1 Input data $ Library

library(dplyr)
library(ggplot2)
library(glue)
library(tm)
library(koRpus)
library(katadasaR)
library(tokenizers)
library(plotly)
library(wordcloud2)
library(RColorBrewer)
library(randomForest)

text <- read.csv("unseen_datamini.csv", header = FALSE)

text

2 Preparation

anyNA(text)

## [1] FALSE

3 Data Cleansing

function for cleansing :

 ## Slang
# Read your CSV file into a data frame
# Read the CSV file containing the slang word mappings
slang_data <- read.csv("new_kamusalay.csv", header = FALSE, stringsAsFactors = FALSE)

# Create a mapping from slang words to their meanings
slang_mapping <- setNames(slang_data$V2, slang_data$V1)
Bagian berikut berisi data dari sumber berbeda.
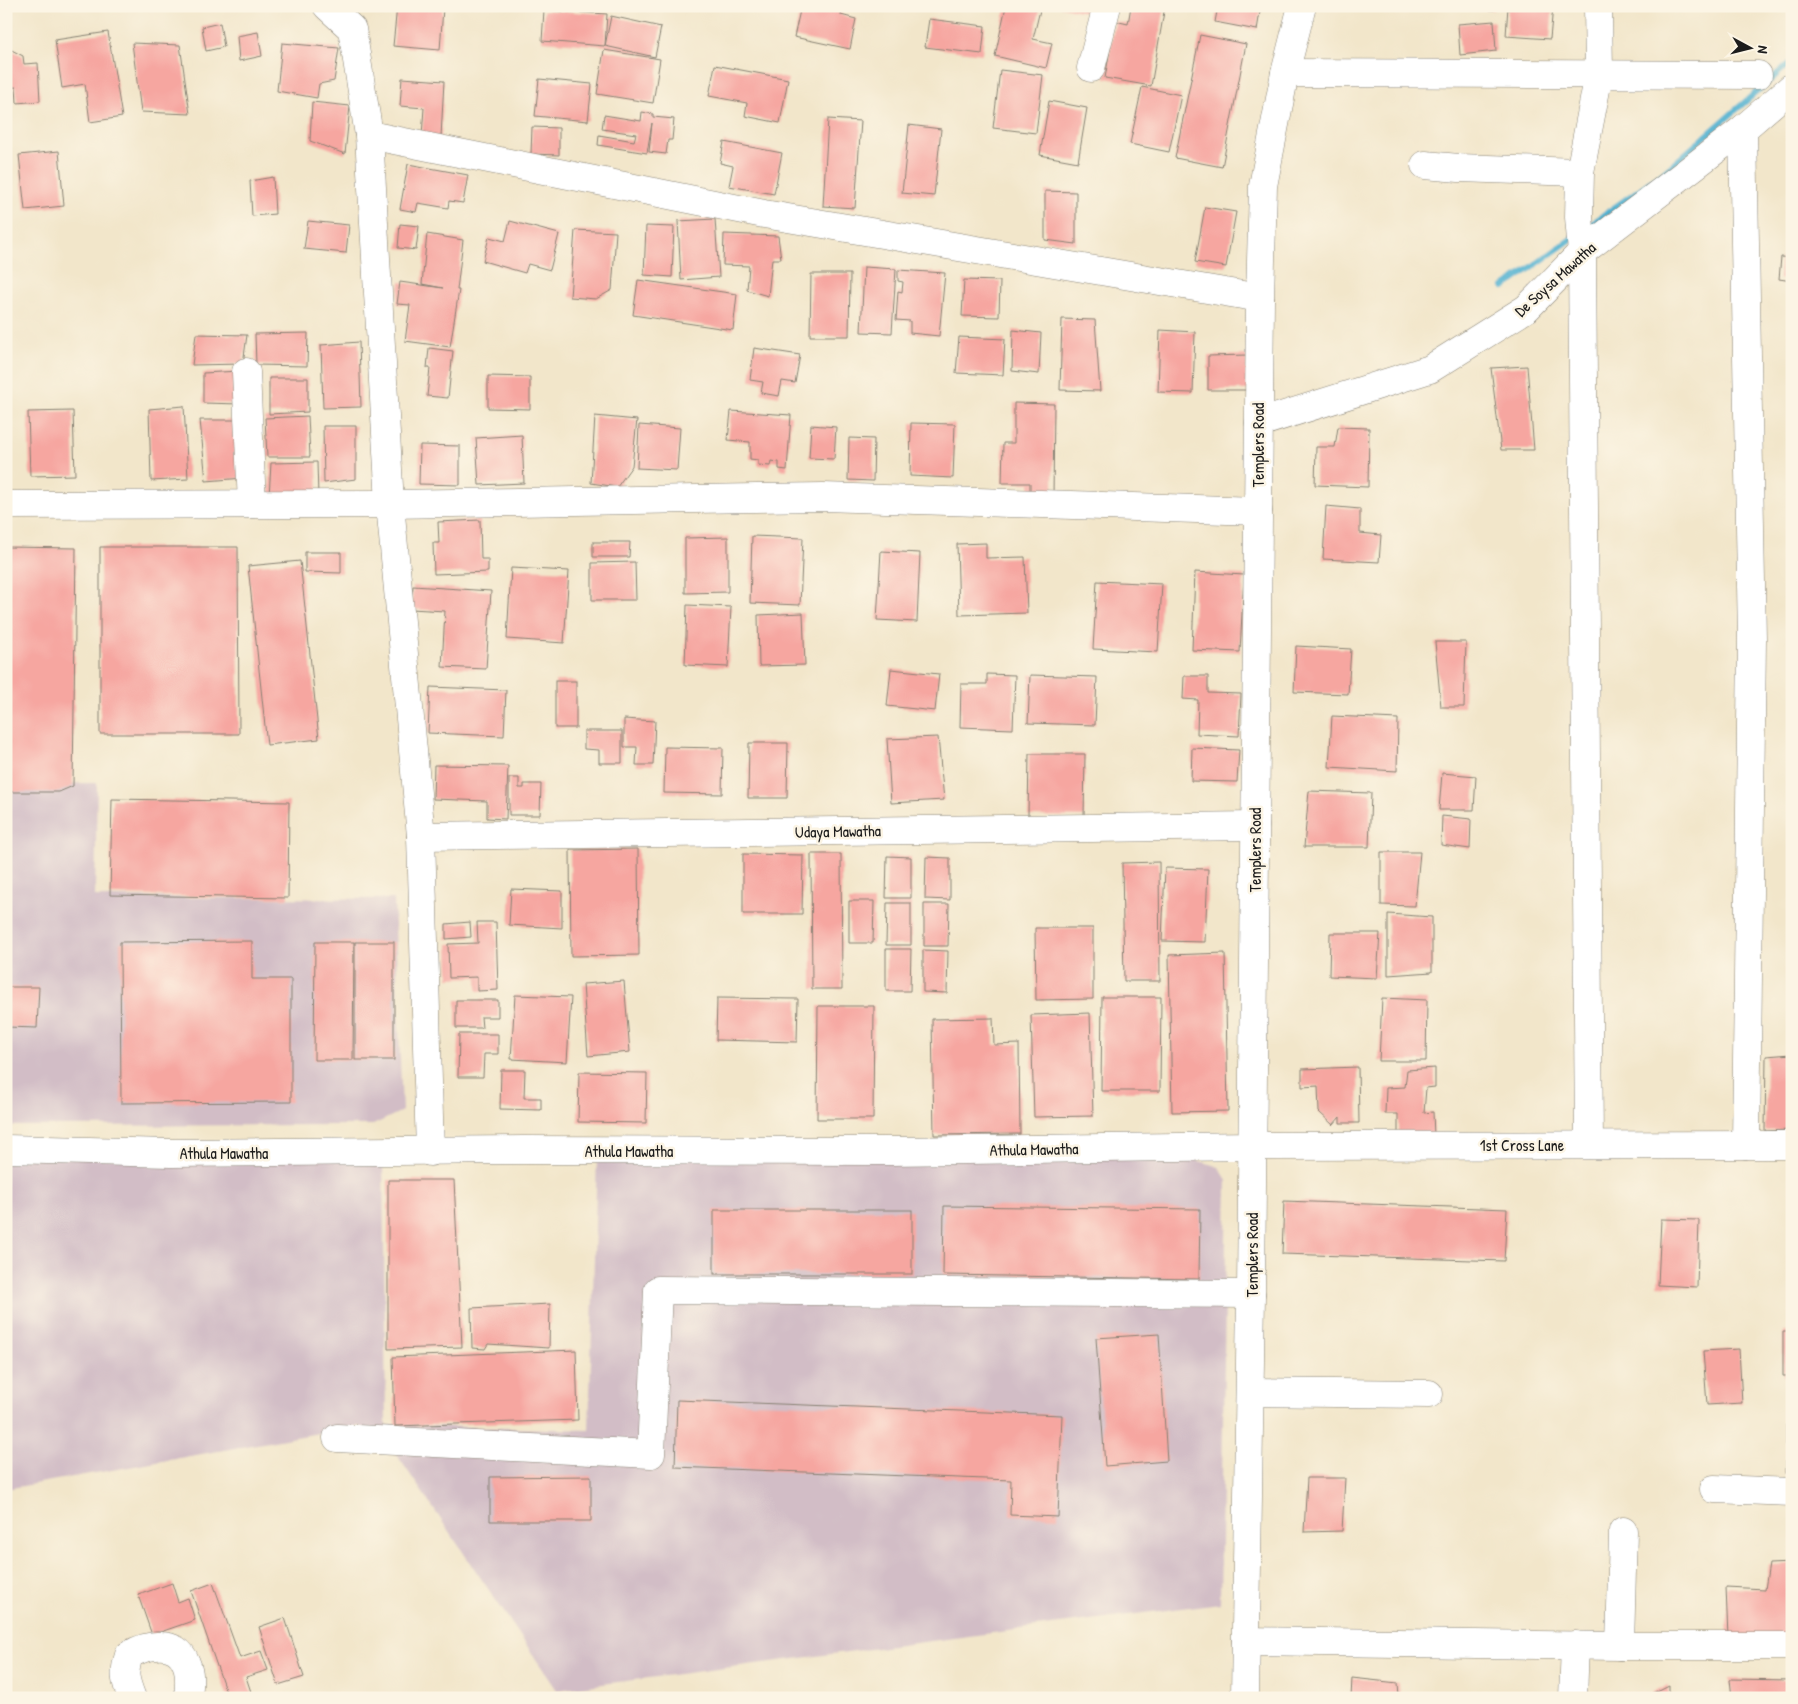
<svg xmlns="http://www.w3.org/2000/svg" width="1798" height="1704" font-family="'Patrick Hand',sans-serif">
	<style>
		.industrial { fill: #d2bdc6 }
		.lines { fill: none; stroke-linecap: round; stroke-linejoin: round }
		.stream { stroke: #53b2d1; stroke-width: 6 }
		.building { fill: #f6a6a0 }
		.minor-casing { stroke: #878173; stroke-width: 29 }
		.major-casing { stroke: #878173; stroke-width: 29 }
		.minor { stroke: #fff; stroke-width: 28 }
		.major { stroke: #fff; stroke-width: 28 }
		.labels { text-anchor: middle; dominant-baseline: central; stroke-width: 5; stroke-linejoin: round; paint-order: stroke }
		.street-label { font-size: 16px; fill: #1c1c1c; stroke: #fcf5e5 }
	</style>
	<rect width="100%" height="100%" fill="#fcf5e5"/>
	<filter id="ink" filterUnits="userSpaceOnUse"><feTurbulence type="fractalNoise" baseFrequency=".02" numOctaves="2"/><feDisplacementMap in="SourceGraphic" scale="10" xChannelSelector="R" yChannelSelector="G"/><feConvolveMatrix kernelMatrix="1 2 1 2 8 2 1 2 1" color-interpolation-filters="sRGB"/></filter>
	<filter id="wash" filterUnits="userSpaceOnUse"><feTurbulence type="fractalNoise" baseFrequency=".0096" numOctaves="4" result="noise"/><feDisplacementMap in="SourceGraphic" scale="20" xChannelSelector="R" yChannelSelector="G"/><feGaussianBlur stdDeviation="1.12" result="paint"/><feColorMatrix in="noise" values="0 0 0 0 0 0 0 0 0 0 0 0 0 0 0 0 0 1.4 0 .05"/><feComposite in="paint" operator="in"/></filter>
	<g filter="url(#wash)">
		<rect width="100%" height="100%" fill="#f2e6ca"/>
		<!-- industrial -->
		<g class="industrial">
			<path d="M97 783 95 897 394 899 402 1111 373 1125 6 1126V784Z"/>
			<path d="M1177 1154 1219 1167 1227 1180 1220 1603 557 1690 386 1439 358 1426 6 1489V1158L383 1159 386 1425 589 1430 597 1156Z"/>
		</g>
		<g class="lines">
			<!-- stream -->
			<g class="stream">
				<path d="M1586 228 1668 169 1792 61"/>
				<path d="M1504 287 1574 237"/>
			</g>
		</g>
		<g id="blocks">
			<!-- building -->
			<g class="building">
				<path d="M397 6 443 8 440 50 393 46Z"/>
				<path d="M801 6H843L841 15 856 19 850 49 794 37Z"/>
				<path d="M1006 6H1022L1040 10 1033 39 1052 43 1046 68 995 56Z"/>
				<path d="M1059 6H1090L1089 13Z"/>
				<path d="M1131 6H1165L1151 86 1105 78 1115 21 1128 24Z"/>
				<path d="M1218 6H1261L1257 30 1215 22Z"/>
				<path d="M1456 6H1494V10L1456 9Z"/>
				<path d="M1508 6H1553L1550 39 1506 36Z"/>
				<path d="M544 10 607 14 605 46 542 41Z"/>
				<path d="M611 16 661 27 655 57 605 46Z"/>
				<path d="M929 19 985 26 982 54 925 47Z"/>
				<path d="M1494 21 1496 51 1460 55 1458 24Z"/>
				<path d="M220 23 224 47 206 51 202 27Z"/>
				<path d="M108 32 122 117 90 122 85 84 62 88 55 40Z"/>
				<path d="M258 32 262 56 239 61 237 36Z"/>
				<path d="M1200 35 1246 44 1222 167 1175 158Z"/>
				<path d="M132 43 180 45 190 114 141 112Z"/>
				<path d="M282 43 339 48 334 81 319 84 317 98 277 91Z"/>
				<path d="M6 47 23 56 24 64 38 63 40 101 17 103 16 87 6 88Z"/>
				<path d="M604 50 660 59 653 103 597 94Z"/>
				<path d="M715 65 788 79 780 123 745 116 747 103 709 96Z"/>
				<path d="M1000 70 1043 75 1036 133 993 128Z"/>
				<path d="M402 78 444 81 441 137 422 136 424 108 400 106Z"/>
				<path d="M539 79 592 84 588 121 535 116Z"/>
				<path d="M1142 87 1181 95 1169 152 1130 144Z"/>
				<path d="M1049 101 1087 108 1078 162 1040 155Z"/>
				<path d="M312 102 350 106 345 154 310 141Z"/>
				<path d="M642 112 653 114V117L674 119 672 140H668L666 154 649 152 652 123 647 153 598 145 599 135 634 141 636 134 602 129 604 115 641 121Z"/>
				<path d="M828 119 861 121 855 208 823 206Z"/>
				<path d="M909 125 941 129 934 196 902 193Z"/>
				<path d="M532 127 559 128V155L531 154Z"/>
				<path d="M724 142 782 153 774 194 729 186 733 166 720 163Z"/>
				<path d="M59 151 64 206 25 210 19 155Z"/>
				<path d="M408 164 468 175 463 203 449 201 448 208 418 203 416 212 400 209Z"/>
				<path d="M273 177 275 214 252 216 250 181Z"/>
				<path d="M1045 191 1076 192V244L1045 240Z"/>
				<path d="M1205 207 1236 212 1226 267 1195 262Z"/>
				<path d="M715 219 719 277 681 280 678 221Z"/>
				<path d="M308 221 349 225 346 253 304 249Z"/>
				<path d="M510 221 559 234 550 270 528 264 525 273 483 261 489 237 505 241Z"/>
				<path d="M400 224 419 226 416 250 398 248Z"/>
				<path d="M646 226 674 227 672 277 644 275Z"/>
				<path d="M575 230 616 232 612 290 596 299 570 297Z"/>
				<path d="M427 234 463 240 457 290H459L450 347 405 341 410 305 397 304 400 282 443 288 422 284Z"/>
				<path d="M724 234 778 236 781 259H772L768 296 747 290 749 266 723 265Z"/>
				<path d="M1781 257 1792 258V281L1779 279Z"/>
				<path d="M864 267 896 269 892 333 861 332Z"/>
				<path d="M898 270 945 273 939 336 910 333V321L896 320 898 291 902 292 903 282 898 281Z"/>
				<path d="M811 274H850L849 336H810Z"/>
				<path d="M638 280 737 294 733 330 633 315Z"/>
				<path d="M964 280 1000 281 999 317 962 316Z"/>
				<path d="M1062 319 1095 320 1100 391 1060 390Z"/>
				<path d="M1013 330 1041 333 1039 374 1012 371Z"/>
				<path d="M1160 330 1195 332 1193 393 1158 392Z"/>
				<path d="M308 333 307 366 256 365 255 334Z"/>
				<path d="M196 334 247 335 243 364 192 365Z"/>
				<path d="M959 337 1005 339 1003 375 956 373Z"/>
				<path d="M359 342 361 407 323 408 321 345Z"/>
				<path d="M429 348 453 351 448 398 427 396 430 368H427Z"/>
				<path d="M754 348 800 355 795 383 782 381 779 396 761 393 763 382 750 380Z"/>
				<path d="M1247 355 1248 390H1208V356Z"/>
				<path d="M1527 366 1534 450H1501L1491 368Z"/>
				<path d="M239 371 240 404 203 403V373Z"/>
				<path d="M488 376 530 377V409L488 408Z"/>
				<path d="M269 378H308V412L269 414Z"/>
				<path d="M1014 403 1054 404 1053 499H1030V483H1002L1003 443H1014Z"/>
				<path d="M184 406 188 479 151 481 149 409Z"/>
				<path d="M73 411 75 475 30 476 28 412Z"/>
				<path d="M731 411 791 415 787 470 779 469V462L771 461 770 466 758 465V460L750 459V442L728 440Z"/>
				<path d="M308 416 310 457H267L265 418Z"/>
				<path d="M595 416 637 420 632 466 617 487 591 483Z"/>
				<path d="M200 420H245L244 478 206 481Z"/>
				<path d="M911 423 955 424 953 478 910 476Z"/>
				<path d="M639 425 680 428 677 470 637 468Z"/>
				<path d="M811 425 836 427 834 459 809 458Z"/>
				<path d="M323 426H356V479L324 483Z"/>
				<path d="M1338 427 1369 428 1368 487 1315 485 1316 447H1335Z"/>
				<path d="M522 435 524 483 479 485 476 438Z"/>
				<path d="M849 438 874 439 873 481 848 480Z"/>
				<path d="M420 445 460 446V485L419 484Z"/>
				<path d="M317 462 318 496 269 497 271 463Z"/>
				<path d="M1326 506 1360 509V533L1381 535 1379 562 1323 559Z"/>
				<path d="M480 520 481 559H488V572L434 574 433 543H439L438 522Z"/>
				<path d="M752 536 803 538 800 605 750 603Z"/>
				<path d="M728 537V592L685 593V538Z"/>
				<path d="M593 542H630L629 557H593Z"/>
				<path d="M986 543V558L1025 557 1027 613 959 615 957 544Z"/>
				<path d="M6 547 76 548 73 786 59 792H6Z"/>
				<path d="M100 547H238L239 734H100Z"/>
				<path d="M881 551 920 553 917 622 877 620Z"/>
				<path d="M305 552H341V573L305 572Z"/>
				<path d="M300 561 319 739 267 745 248 566Z"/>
				<path d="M635 562 636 600H592V563Z"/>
				<path d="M511 568 569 571 564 643 507 639Z"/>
				<path d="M1195 572 1244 575 1240 652 1192 650Z"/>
				<path d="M1097 581 1162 584 1158 652 1093 649Z"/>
				<path d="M413 586 491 591 486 669 442 667 445 611 411 609Z"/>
				<path d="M687 605 731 607 728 667 685 665Z"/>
				<path d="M803 613 805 665 759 666 758 615Z"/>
				<path d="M1435 642H1466L1464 707H1441Z"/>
				<path d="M1296 646 1351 649 1348 694 1294 692Z"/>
				<path d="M891 669 939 674 935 711 887 706Z"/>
				<path d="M987 674 1015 675 1013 729 960 727 961 684H987Z"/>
				<path d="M1030 675 1097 677 1095 725 1028 723Z"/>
				<path d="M1184 676H1208V693L1241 694 1239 736 1197 734 1198 700 1183 699Z"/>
				<rect x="555" y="681" width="21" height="47"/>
				<path d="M430 687 506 690 504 736 428 733Z"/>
				<path d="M1332 716 1398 719 1397 771 1329 767Z"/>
				<path d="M624 719 655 721 653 765H636L637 747H624Z"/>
				<path d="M584 731H622V763H599V750L584 749Z"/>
				<path d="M938 737 944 800 891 803 887 739Z"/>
				<path d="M749 743H788L787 798H748Z"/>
				<path d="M665 747 723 748 722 794 664 793Z"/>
				<path d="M1192 748 1239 750 1237 782 1191 781Z"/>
				<path d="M1029 754H1085L1084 817 1028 816Z"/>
				<path d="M434 765 508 766 506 819 487 818V801L433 799Z"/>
				<path d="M1442 773 1476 776 1474 810H1439Z"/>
				<path d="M509 778H519V788H524V784H541L540 815H509Z"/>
				<path d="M1309 791 1371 793 1369 847H1304Z"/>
				<path d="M112 799 289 802 288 898 110 895Z"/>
				<path d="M1442 816 1471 819 1470 849 1441 845Z"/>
				<path d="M638 849 639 955 571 956 570 850Z"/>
				<path d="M1381 852H1420L1415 906 1381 905Z"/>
				<path d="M743 854 803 855 802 914H743Z"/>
				<path d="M811 854H841L842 989H812Z"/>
				<path d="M887 856 911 857V898H886Z"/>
				<path d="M926 857 950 858V900L925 899Z"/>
				<path d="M1159 862 1160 981H1124L1122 863Z"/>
				<path d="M1165 868 1208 869 1205 942 1162 941Z"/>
				<path d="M511 889 562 891V928L509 925Z"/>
				<path d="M849 901H874L873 943H849Z"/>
				<path d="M887 903H911V945H886Z"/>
				<path d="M924 904H949L948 946H924Z"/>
				<path d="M1388 914 1432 917V972L1388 975Z"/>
				<path d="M470 922 471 937 446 939V924Z"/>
				<path d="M477 922H496L498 990 477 991V977L449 978 448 944 478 943Z"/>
				<path d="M1035 928H1093V999L1036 1000Z"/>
				<path d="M1330 933H1380L1377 978 1329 976Z"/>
				<path d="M252 941V979H291V1102L121 1103 120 942Z"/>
				<path d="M315 942H354L353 1060H314Z"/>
				<rect x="355" y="942" width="39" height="118"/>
				<path d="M886 949H911L910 991H886Z"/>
				<path d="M923 950 948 951 947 993 923 992Z"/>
				<path d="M1225 953 1228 1111 1172 1112 1169 955Z"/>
				<path d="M624 981 630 1052 588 1056 583 984Z"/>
				<path d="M6 987H39L37 1028 6 1027Z"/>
				<path d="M515 995 571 997 567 1062 511 1059Z"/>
				<path d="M1102 997H1161L1160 1091H1101Z"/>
				<path d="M717 998 798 999 797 1042 716 1040Z"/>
				<path d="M1382 998 1427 1000 1426 1061H1379Z"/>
				<path d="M456 1000H498V1017H481L482 1028H456Z"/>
				<path d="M818 1006H874L873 1119H817Z"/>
				<path d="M1090 1013 1093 1116 1034 1117 1031 1015Z"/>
				<path d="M993 1018 994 1045 1019 1044 1020 1134 934 1135 932 1019Z"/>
				<path d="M459 1034H498V1054H484L483 1077H458Z"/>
				<path d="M1792 1054V1130L1765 1131 1766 1056Z"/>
				<path d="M1358 1067 1359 1123H1340V1117L1333 1125 1319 1112 1318 1086 1302 1087V1069Z"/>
				<path d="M1435 1068V1087L1426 1088 1424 1113 1433 1112 1434 1136 1398 1135V1114H1385L1386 1088 1405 1087 1407 1070Z"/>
				<path d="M501 1070H525L524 1098H541V1110L500 1109Z"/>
				<path d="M579 1072 647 1073 646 1123 578 1122Z"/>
				<path d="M388 1180H454L462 1347 388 1349Z"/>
				<path d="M1284 1201 1507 1209 1504 1261 1282 1254Z"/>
				<path d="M944 1206 1200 1209 1199 1279 943 1275Z"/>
				<rect x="714" y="1210" width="198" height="64"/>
				<path d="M1661 1219 1699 1220 1697 1287 1658 1285Z"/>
				<path d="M550 1304 549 1348 488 1344 485 1349 472 1348 471 1308Z"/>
				<path d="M1790 1316H1792V1376H1783V1332H1789Z"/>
				<path d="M1159 1334 1167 1461 1105 1466 1096 1338Z"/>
				<path d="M1739 1349 1742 1403 1707 1405 1703 1351Z"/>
				<path d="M576 1350 578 1420 395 1426 393 1357Z"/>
				<path d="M677 1400 1062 1415 1058 1517 1010 1515 1011 1480 675 1467Z"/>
				<rect x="1786" y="1425" width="6" height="48"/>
				<path d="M591 1476V1521H490V1477Z"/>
				<path d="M1307 1478H1345L1342 1531 1304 1532Z"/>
				<path d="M1792 1563V1638H1728L1726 1587 1765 1589 1769 1564Z"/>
				<path d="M172 1583 178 1602 188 1598 195 1620 152 1635 138 1595Z"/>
				<path d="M213 1583 240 1658 261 1651 268 1670 246 1677 253 1698H228L191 1591Z"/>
				<path d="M285 1618 304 1677 278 1685 259 1627Z"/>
				<path d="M1352 1678 1398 1683 1399 1698H1351Z"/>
				<path d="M1730 1679 1792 1680V1698H1732Z"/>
				<path d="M1669 1685V1698H1640L1649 1695Z"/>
				<path d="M1480 1695V1698H1430V1696Z"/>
			</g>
		</g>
	</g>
	<g filter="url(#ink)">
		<use href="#blocks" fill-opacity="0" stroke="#878173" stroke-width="1"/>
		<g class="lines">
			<defs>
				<g id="minor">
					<path d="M327 6 352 29 369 135 390 504 421 836 430 1152"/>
					<path d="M1091 68 1107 6"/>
					<path d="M1285 73 1758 75"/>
					<path d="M1743 129 1752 640 1746 1145"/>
					<path d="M369 135 764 214 1260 298"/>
					<path d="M1425 165 1459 168 1580 172"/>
					<path d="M246 372 252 504"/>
					<path d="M1259 423 1430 369 1527 308 1582 252 1743 129 1792 87"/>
					<path d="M6 505 390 504 823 497 1258 511"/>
					<path d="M421 836 1255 826"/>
					<path d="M1589 1145 1582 252 1579 217 1580 172 1599 74 1598 6"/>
					<path d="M6 1149 171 1153 523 1150 890 1151 1252 1146 1792 1145"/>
					<path d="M1250 1392 1429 1394"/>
					<path d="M337 1438 651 1454 658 1290 1251 1294"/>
					<path d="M1714 1489 1792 1492"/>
					<path d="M1246 1641 1620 1646H1792"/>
					<path d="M1620 1646 1623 1531"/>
					<path d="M132 1698C125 1680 123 1674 129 1655 146 1645 177 1638 186 1663 191 1674 189 1686 188 1698"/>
					<path d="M1573 1698 1575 1645"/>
				</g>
				<path id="major" d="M1245 1698 1251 1294 1260 298 1263 186 1285 73 1302 6"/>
			</defs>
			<!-- minor casing -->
			<use href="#minor" class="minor-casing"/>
			<!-- major casing -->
			<use href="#major" class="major-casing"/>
			<!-- minor -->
			<use href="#minor" class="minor"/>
			<!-- major -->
			<use href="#major" class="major"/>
		</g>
	</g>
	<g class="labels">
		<!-- street labels -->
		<g class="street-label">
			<text transform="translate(1555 279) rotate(-42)">De Soysa Mawatha</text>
			<text transform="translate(1258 445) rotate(-90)">Templers Road</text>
			<text transform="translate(838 831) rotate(-1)">Udaya Mawatha</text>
			<text transform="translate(1255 850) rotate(-90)">Templers Road</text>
			<text x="1522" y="1145">1st Cross Lane</text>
			<text transform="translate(1034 1149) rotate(-1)">Athula Mawatha</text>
			<text x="629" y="1151">Athula Mawatha</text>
			<text x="224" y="1153">Athula Mawatha</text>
			<text transform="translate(1252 1255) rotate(-90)">Templers Road</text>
		</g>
	</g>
	<!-- margin -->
	<rect width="1798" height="1704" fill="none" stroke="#fcf5e5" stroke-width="25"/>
	<!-- north arrow -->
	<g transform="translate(1750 48) rotate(97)" stroke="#fcf5e5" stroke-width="4" paint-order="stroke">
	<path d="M0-4L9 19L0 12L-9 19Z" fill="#1c1c1c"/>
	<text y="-8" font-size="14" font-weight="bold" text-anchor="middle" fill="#1c1c1c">N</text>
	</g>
</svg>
# Create a function to replace slang words with their meanings
replace_slang <- function(text) {
  words <- unlist(strsplit(text, " "))  # Split text into words
  replaced_words <- sapply(words, function(word) {
    if (word %in% names(slang_mapping)) {
      return(slang_mapping[word])
    } else {
      return(word)
    }
  })
  return(paste(replaced_words, collapse = " "))
}

## Stopword

stopwords_id <- tolower(readLines("stopwords_id.txt"))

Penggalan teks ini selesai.